§ **Work item**: Where does the word "Physical" appear in the data? Copy every line that holds it.

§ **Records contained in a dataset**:
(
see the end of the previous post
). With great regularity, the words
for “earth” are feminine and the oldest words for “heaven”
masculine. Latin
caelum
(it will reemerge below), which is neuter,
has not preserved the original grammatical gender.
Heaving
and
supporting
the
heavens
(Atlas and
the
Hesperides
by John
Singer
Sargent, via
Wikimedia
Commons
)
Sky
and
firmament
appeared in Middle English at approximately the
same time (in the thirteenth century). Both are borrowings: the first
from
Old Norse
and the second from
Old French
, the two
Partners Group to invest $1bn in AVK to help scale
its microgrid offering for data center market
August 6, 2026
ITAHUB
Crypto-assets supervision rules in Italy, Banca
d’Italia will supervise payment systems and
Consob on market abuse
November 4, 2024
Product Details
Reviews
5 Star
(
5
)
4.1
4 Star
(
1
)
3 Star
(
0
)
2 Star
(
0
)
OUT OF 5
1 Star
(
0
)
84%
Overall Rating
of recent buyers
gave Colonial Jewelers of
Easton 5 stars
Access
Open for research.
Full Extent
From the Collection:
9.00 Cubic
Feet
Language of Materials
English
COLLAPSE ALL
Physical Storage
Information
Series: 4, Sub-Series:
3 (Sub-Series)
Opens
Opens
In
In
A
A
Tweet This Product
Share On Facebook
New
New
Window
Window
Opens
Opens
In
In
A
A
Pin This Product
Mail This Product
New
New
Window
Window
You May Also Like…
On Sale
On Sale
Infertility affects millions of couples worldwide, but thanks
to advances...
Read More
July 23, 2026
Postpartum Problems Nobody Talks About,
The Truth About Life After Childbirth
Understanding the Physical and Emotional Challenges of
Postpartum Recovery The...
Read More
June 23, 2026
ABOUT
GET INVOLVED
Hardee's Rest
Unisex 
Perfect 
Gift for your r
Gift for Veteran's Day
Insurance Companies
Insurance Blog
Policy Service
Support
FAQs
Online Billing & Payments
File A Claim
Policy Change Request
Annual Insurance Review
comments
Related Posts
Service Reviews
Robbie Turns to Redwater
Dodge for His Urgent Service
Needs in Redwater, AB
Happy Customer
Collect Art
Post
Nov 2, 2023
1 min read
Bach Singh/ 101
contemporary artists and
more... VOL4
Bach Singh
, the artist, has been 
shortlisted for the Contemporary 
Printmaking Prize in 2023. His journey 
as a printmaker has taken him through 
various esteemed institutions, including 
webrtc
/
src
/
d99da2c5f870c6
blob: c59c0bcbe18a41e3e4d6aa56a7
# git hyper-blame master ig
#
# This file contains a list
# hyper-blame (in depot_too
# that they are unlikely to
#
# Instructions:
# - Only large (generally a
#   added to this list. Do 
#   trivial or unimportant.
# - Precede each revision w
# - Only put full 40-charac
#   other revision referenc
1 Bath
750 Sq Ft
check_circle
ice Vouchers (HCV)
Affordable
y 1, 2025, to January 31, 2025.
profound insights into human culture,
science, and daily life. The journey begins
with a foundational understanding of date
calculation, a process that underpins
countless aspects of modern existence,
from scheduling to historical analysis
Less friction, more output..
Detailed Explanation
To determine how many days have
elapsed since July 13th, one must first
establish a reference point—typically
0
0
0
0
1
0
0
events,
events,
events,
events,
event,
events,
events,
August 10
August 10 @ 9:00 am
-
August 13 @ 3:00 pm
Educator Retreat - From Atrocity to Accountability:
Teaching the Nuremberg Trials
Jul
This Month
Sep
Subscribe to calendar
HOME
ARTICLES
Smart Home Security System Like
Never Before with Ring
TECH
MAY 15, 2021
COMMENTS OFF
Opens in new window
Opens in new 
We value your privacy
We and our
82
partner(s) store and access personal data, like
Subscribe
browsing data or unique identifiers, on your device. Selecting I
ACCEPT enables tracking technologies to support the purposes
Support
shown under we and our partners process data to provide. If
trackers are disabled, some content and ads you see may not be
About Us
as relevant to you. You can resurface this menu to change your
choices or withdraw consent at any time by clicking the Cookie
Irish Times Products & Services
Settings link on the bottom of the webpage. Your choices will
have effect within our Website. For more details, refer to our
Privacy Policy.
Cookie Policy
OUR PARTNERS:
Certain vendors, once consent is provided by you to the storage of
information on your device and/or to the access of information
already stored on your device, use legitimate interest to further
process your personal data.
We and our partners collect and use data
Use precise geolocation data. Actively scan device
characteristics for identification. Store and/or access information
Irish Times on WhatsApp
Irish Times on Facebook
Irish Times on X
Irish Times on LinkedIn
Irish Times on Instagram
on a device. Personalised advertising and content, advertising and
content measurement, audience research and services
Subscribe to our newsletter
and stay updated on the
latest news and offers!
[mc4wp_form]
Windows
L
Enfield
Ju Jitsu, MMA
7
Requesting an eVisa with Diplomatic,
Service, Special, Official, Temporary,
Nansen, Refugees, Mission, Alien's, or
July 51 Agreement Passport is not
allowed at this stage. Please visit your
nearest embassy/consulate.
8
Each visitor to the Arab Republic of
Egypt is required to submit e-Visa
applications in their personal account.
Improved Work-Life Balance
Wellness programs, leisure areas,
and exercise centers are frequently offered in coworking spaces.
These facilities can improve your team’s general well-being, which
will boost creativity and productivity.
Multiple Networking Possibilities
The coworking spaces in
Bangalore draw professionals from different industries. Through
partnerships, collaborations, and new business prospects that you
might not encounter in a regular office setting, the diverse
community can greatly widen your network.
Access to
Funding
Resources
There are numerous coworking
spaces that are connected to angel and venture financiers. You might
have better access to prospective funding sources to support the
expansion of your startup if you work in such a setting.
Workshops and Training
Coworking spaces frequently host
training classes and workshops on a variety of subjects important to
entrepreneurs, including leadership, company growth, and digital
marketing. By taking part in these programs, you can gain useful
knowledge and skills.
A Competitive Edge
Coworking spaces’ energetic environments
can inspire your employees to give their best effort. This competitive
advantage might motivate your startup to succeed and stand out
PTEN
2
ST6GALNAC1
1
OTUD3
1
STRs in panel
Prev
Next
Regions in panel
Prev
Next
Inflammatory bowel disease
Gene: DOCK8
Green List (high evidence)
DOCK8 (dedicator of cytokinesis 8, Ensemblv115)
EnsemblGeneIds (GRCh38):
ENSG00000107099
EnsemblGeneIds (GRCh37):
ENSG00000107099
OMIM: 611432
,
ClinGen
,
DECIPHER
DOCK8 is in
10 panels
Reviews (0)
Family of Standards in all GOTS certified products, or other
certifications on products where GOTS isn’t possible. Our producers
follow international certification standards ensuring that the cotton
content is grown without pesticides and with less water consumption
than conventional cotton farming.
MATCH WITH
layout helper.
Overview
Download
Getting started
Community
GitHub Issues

§ **Response box**:
Physical Storage
Understanding the Physical and Emotional Challenges of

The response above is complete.